Holy syntax! How can pf and (*pf) be equivalent? One school of thought maintains that because pf is a pointer to a function, *pf is a function; hence, you should use (*pf)() as a function call. A second school maintains that because the name of a function is a pointer to that function, a pointer to that function should act like the name of a function; hence you should use pf() as a function call. C++ takes the compromise view that both forms are correct, or at least can be allowed, even though they are logically inconsistent with each other. Before you judge that compromise too harshly, reflect that the ability to hold views that are not logically self-consistent is a hallmark of the human mental process.
A Function Pointer Example
Listing 7.18 demonstrates using function pointers in a program. It calls the estimate() function twice, once passing the betsy() function address and once passing the pam() function address. In the first case, estimate() uses betsy() to calculate the number of hours necessary, and in the second case, estimate() uses pam() for the calculation. This design facilitates future program development. When Ralph develops his own algorithm for estimating time, he doesn’t have to rewrite estimate(). Instead, he merely needs to supply his own ralph() function, making sure it has the correct signature and return type. Of course, rewriting estimate() isn’t a difficult task, but the same principle applies to more complex code. Also the function pointer method allows Ralph to modify the behavior of estimate(), even if he doesn’t have access to the source code for estimate().
Listing 7.18. fun_ptr.cpp
// fun_ptr.cpp -- pointers to functions
#include
double betsy(int);
double pam(int);
// second argument is pointer to a type double function that
// takes a type int argument
void estimate(int lines, double (*pf)(int));
int main()
{
using namespace std;
int code;
cout << "How many lines of code do you need? ";
cin >> code;
cout << "Here's Betsy's estimate:\n";
estimate(code, betsy);
cout << "Here's Pam's estimate:\n";
estimate(code, pam);
return 0;
}
double betsy(int lns)
{
return 0.05 * lns;
}
double pam(int lns)
{
return 0.03 * lns + 0.0004 * lns * lns;
}
void estimate(int lines, double (*pf)(int))
{
using namespace std;
cout << lines << " lines will take ";
cout << (*pf)(lines) << " hour(s)\n";
}
Here is a sample run of the program in Listing 7.18:
How many lines of code do you need? 30
Here's Betsy's estimate:
30 lines will take 1.5 hour(s)
Here's Pam's estimate:
30 lines will take 1.26 hour(s)
Here is a second sample run of the program:
How many lines of code do you need? 100
Here's Betsy's estimate:
100 lines will take 5 hour(s)
Here's Pam's estimate:
100 lines will take 7 hour(s)
Variations on the Theme of Function Pointers
With function pointers, the notation can get intimidating.
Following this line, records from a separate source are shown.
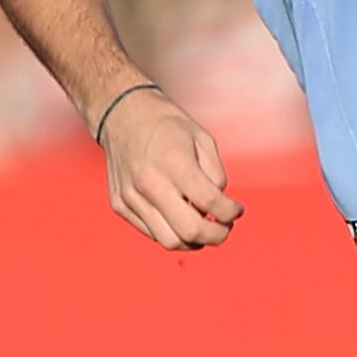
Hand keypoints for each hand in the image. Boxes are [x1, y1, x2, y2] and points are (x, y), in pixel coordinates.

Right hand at [101, 88, 241, 249]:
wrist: (122, 114)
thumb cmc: (167, 126)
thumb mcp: (202, 139)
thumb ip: (215, 175)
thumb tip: (217, 207)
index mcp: (173, 162)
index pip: (209, 202)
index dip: (230, 213)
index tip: (237, 210)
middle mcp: (149, 183)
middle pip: (190, 231)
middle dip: (216, 236)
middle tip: (225, 229)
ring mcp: (131, 197)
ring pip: (169, 241)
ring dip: (194, 242)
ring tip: (204, 227)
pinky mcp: (120, 205)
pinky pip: (151, 232)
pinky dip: (172, 232)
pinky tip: (180, 217)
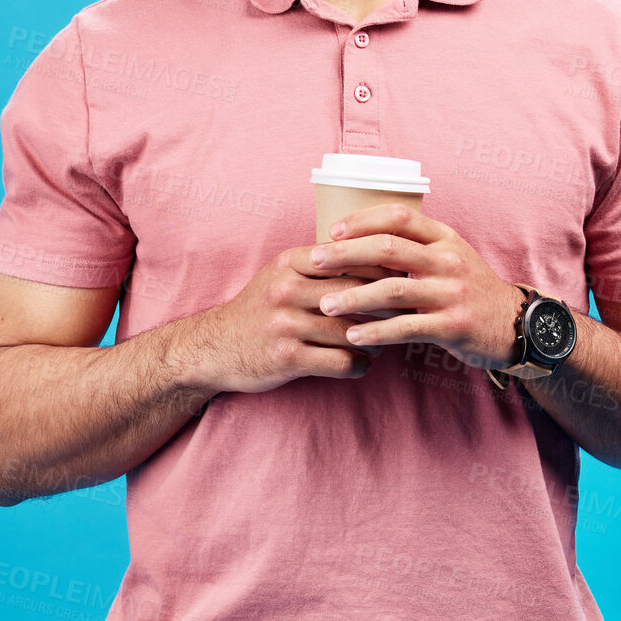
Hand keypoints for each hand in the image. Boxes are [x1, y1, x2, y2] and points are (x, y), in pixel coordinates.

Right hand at [185, 247, 383, 395]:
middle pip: (356, 292)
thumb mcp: (280, 274)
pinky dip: (358, 366)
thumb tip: (376, 255)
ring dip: (376, 340)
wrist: (213, 347)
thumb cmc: (259, 309)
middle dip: (387, 303)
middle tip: (407, 311)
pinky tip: (363, 365)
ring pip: (351, 330)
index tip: (402, 277)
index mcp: (290, 263)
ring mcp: (285, 324)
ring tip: (385, 342)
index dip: (382, 266)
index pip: (349, 257)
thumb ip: (319, 264)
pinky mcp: (286, 357)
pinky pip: (339, 362)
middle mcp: (287, 289)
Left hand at [307, 203, 522, 369]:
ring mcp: (451, 293)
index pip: (399, 216)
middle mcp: (448, 260)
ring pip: (393, 289)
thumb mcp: (449, 258)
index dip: (362, 220)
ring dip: (354, 297)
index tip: (332, 231)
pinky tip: (354, 336)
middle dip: (345, 253)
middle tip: (314, 261)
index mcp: (444, 238)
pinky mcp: (453, 325)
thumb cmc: (470, 289)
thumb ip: (413, 250)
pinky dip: (377, 332)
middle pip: (388, 248)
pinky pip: (407, 328)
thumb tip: (358, 246)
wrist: (514, 323)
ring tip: (325, 304)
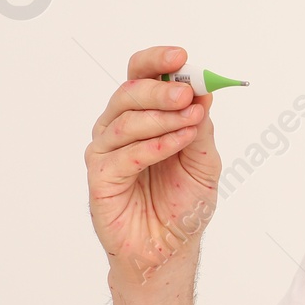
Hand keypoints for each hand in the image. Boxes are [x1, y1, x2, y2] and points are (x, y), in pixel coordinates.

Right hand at [85, 46, 221, 282]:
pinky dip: (153, 146)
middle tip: (187, 94)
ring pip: (125, 121)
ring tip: (190, 122)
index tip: (181, 56)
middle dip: (160, 89)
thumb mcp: (204, 161)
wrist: (171, 249)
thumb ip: (200, 127)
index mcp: (144, 116)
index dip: (157, 61)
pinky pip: (124, 154)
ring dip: (161, 118)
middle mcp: (119, 127)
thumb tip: (203, 91)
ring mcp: (106, 151)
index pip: (140, 75)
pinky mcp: (100, 177)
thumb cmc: (184, 203)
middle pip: (129, 92)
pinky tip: (175, 144)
Let’s look at an example that illustrates some of the challenges of function pointers and ways of dealing with them. To begin, here are prototypes for some functions that share the same signature and return type:
const double * f1(const double ar[], int n);
const double * f2(const double [], int);
const double * f3(const double *, int);
The signatures might look different, but they are the same. First, recall that in a function prototype parameter list const double ar[] and const double * ar have exactly the same meaning. Second, recall that in a prototype you can omit identifiers. Therefore, const double ar[] can be reduced to const double [], and const double * ar can be reduced to const double *. So all the function signatures shown previously have the same meaning. Function definitions, on the other hand, do provide identifiers, so either const double ar[] or const double * ar will serve in that context.
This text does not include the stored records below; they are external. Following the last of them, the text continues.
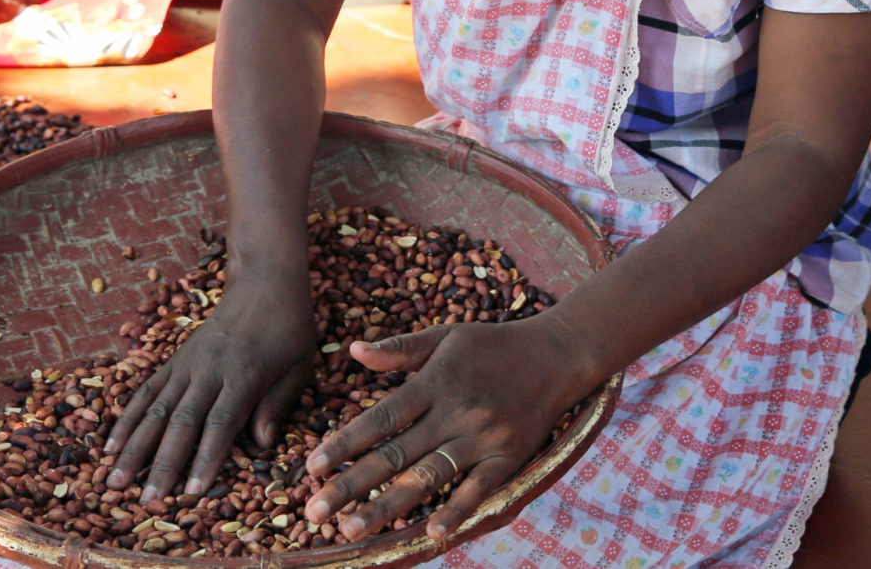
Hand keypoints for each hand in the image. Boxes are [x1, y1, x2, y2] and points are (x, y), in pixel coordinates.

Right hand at [103, 271, 316, 499]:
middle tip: (145, 500)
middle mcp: (210, 370)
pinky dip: (126, 418)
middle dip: (162, 463)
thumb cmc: (289, 329)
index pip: (221, 423)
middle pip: (181, 421)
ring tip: (113, 479)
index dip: (205, 458)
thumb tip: (263, 444)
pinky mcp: (175, 360)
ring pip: (155, 408)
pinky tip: (109, 444)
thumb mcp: (299, 366)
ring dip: (133, 446)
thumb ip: (278, 404)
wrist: (264, 282)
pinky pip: (146, 391)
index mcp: (245, 374)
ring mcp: (187, 364)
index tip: (190, 493)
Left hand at [302, 316, 596, 542]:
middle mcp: (454, 411)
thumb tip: (353, 351)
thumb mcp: (445, 337)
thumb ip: (399, 348)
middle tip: (314, 511)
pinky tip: (431, 533)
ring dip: (388, 505)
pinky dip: (457, 511)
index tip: (311, 467)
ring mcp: (482, 436)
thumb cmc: (494, 345)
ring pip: (428, 477)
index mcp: (434, 382)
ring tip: (352, 528)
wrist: (559, 353)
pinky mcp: (509, 456)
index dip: (344, 443)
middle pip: (394, 454)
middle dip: (351, 484)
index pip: (380, 418)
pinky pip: (479, 489)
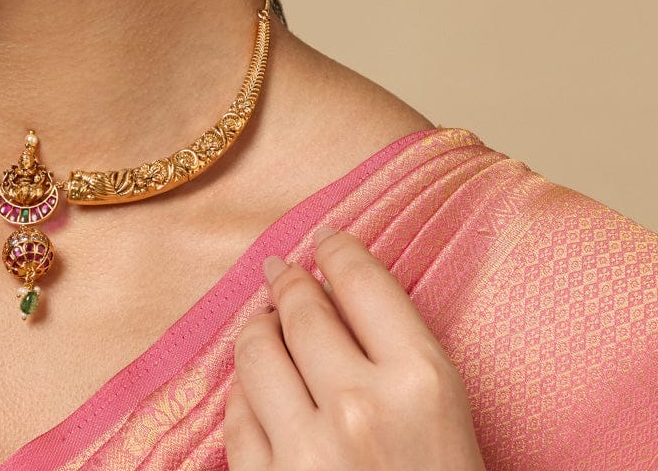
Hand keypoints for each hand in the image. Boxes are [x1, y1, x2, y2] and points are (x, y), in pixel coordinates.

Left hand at [224, 226, 485, 469]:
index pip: (363, 282)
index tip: (326, 240)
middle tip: (280, 270)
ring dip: (259, 333)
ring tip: (264, 327)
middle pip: (302, 310)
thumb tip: (345, 305)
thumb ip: (405, 364)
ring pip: (257, 353)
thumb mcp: (452, 424)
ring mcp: (305, 449)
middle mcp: (359, 408)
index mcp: (422, 385)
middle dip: (289, 284)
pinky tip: (255, 394)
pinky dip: (245, 398)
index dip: (338, 253)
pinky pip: (237, 418)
Next, suppose you wish to declare a pointer that can point to one of these three functions. The technique, you’ll recall, is if pa is the desired pointer, take the prototype for a target function and replace the function name with (*pa):
const double * (*p1)(const double *, int);
This can be combined with initialization:
const double * (*p1)(const double *, int) = f1;
With the C++11 automatic type deduction feature, you can simplify this a bit:
auto p2 = f2; // C++11 automatic type deduction
Now consider the following statements:
cout << (*p1)(av,3) << ": " << *(*p1)(av,3) << endl;
cout << p2(av,3) << ": " << *p2(av,3) << endl;
Both (*p1)(av,3) and p2(av,3), recall, represent calling the pointed-to functions (f1() and f2(), in this case) with av and 3 as arguments. Therefore, what should print are the return values of these two functions. The return values are type const double * (that is, address of double values). So the first part of each cout expression should print the address of a double value. To see the actual value stored at the addresses, we need to apply the * operator to these addresses, and that’s what the expressions *(*p1)(av,3) and *p2(av,3) do.